重学ElasticSearch (ES) 系列（五）：常见面试题

一、搜索相关性算分

【相关性算分】

一个文档与查询语句的匹配程度

【算分算法】

ES 5之前默认的算分采用TF-IDF，ES 5之后采用BM 25

1.1、TF-IDF

1.1.1、TF-IDF原理

TF-IDF = TF * IDF

【TF】

词频：词语在文本中出现的频率

【IDF】

逆向文件频率：log(全部文档数/检索词出现的文档数)

【例如】：搜索"区块链的应用"

1、会被分词为："区块链"、"的"、"应用"

2、分别计算TF 和 IDF

3、求和算分

Score = TF(区块链)*IDF(区块链) + TF(的)*IDF(的) + TF(应用)*IDF(应用)

1.1.2、ES中对TF-IDF的应用

ES的TF-IDF算分公式：增加了Boosting提升，增加了field length norm来控制分数

1.2、BM 25

1.2.1、算法原理

BM 25是在TF-DF基础上做了一个收敛。

避免了TF无限增长时得分无限增长的问题

1.2.2、Explain API查看算分过程

搜索时添加explain参数，可以返回详细的算分过程

POST my_index/_search
{
  "explain": true,
  "query": {
    "match": {"title": "数据"}
  }
}

二、搜索语法

2.1、查询表达式

2.1.1、match_all 查询所有文档

查询所有文档

POST /my_index/_doc/_search
{
  "query": {
    "match_all": {}
  }
}

2.1.2、match 单个字段匹配

单个字段的查询

Keyword：不分词精确匹配

Text：分词后匹配

POST /my_index/_doc/_search
{
  "query": {
    "match": {
      "title": "数据库", # text的会匹配"数据库"、"数据"...

----------

▸ 任务要求
a) 请原样照录ElasticSearch面试题摘录中从“Score = TF(区块链)*IDF(区块链)”开始、到“BM 25是在TF-DF基础上做了一个收敛。”结束的部分。
b) 请从ElasticSearch面试题摘录最后显示的内容之后接着往下续写。

▸ 材料
----------

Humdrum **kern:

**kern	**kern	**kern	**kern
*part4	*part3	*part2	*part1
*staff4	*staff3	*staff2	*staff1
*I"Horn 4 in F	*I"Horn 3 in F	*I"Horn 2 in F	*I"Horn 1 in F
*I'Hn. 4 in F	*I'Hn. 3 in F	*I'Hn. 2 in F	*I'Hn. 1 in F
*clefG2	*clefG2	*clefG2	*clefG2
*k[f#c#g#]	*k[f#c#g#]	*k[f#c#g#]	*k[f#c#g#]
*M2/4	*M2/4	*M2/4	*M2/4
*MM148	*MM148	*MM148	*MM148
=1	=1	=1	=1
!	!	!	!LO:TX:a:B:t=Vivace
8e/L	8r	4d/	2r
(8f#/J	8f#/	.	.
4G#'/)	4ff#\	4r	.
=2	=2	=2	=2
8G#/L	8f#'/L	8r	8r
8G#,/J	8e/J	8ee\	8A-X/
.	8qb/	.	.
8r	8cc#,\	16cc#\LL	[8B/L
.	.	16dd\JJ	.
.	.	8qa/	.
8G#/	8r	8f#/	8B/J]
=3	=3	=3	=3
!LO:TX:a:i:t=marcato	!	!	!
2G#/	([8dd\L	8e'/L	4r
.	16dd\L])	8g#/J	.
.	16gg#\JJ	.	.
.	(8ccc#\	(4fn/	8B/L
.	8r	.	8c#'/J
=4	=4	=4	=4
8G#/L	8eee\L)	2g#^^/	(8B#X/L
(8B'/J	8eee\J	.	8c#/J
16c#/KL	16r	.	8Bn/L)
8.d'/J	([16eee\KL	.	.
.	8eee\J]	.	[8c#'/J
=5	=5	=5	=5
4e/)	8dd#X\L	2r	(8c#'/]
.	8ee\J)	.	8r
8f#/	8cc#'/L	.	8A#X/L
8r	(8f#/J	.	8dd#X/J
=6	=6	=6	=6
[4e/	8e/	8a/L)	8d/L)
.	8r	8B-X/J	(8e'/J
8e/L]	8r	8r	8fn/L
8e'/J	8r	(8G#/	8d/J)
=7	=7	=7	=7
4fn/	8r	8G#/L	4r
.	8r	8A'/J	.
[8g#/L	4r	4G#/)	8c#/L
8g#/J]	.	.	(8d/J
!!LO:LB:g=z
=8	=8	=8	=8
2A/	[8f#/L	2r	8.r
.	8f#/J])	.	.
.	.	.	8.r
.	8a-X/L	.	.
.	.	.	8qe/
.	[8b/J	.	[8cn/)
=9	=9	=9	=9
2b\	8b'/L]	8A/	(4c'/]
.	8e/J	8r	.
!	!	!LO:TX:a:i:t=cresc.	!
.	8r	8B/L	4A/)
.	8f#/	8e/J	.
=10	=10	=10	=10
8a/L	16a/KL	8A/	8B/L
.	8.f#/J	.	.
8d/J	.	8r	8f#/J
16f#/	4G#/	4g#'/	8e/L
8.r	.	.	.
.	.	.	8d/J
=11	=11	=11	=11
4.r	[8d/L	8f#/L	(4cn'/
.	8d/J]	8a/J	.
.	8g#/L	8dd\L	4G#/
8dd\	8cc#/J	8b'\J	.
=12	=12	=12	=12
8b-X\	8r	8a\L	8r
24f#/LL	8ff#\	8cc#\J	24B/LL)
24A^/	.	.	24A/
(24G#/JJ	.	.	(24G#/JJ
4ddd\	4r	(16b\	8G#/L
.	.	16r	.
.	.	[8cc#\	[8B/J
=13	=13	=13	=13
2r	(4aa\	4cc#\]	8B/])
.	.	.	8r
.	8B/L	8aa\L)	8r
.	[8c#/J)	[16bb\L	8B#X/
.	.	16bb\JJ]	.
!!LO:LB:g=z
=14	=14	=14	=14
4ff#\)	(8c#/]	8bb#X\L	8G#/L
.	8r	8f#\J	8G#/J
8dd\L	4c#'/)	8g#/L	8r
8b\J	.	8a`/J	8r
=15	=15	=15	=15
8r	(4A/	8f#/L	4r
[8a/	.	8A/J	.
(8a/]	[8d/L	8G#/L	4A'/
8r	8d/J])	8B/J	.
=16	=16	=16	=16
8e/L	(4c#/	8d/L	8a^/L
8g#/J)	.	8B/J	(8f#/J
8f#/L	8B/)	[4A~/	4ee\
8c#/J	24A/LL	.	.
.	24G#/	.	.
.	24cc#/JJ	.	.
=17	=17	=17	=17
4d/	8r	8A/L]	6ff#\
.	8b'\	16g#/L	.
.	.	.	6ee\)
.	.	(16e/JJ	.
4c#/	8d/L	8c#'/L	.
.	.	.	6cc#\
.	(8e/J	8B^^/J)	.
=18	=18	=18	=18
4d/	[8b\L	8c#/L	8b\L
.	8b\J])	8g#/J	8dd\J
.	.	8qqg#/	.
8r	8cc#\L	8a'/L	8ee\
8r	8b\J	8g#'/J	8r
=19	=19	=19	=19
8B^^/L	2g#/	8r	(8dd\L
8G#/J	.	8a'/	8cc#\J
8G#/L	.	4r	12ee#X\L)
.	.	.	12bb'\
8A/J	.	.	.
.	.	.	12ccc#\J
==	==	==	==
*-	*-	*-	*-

----------

▸ 书面回答
a)
Score = TF(区块链)*IDF(区块链) + TF(的)*IDF(的) + TF(应用)*IDF(应用)

1.1.2、ES中对TF-IDF的应用

ES的TF-IDF算分公式：增加了Boosting提升，增加了field length norm来控制分数

1.2、BM 25

1.2.1、算法原理

BM 25是在TF-DF基础上做了一个收敛。

b)
      "boost": 5 # boosting提升
    }
  }
}

2.1.3、multi_match 多字段匹配

多字段查询，支持^5设置boost

Keyword：不分词精确匹配

Text：分词匹配

Type:

（1）最佳字段（best_fields）：取fields中分数最高的

（2）混合字段（cross_field）：类似于copy_to，就是类似于把所有字段文字都拼接起来，然后算评分

best_fields

POST /my_index/_doc/_search
{
  "query": {
    "multi_match": {
      "type": "best_fields", # 取fields中最高的评分
      "query": "数据库",
      "fields": ["title^5","content"], # 支持^5设置boost
      "tie_breaker": 0.2, # 其他字段评分*0.2与最高求和，并做标准化处理
      "minimum_should_match": "50%" # 搜索词分词后，50%的词要在title/content中
    }
  }
}

cross_fields

POST /my_index/_doc/_search
{
  "query": {
    "multi_match": {
      "type": "cross_fields", # fields中字段全部拼接到一起算分
      "operator": "and"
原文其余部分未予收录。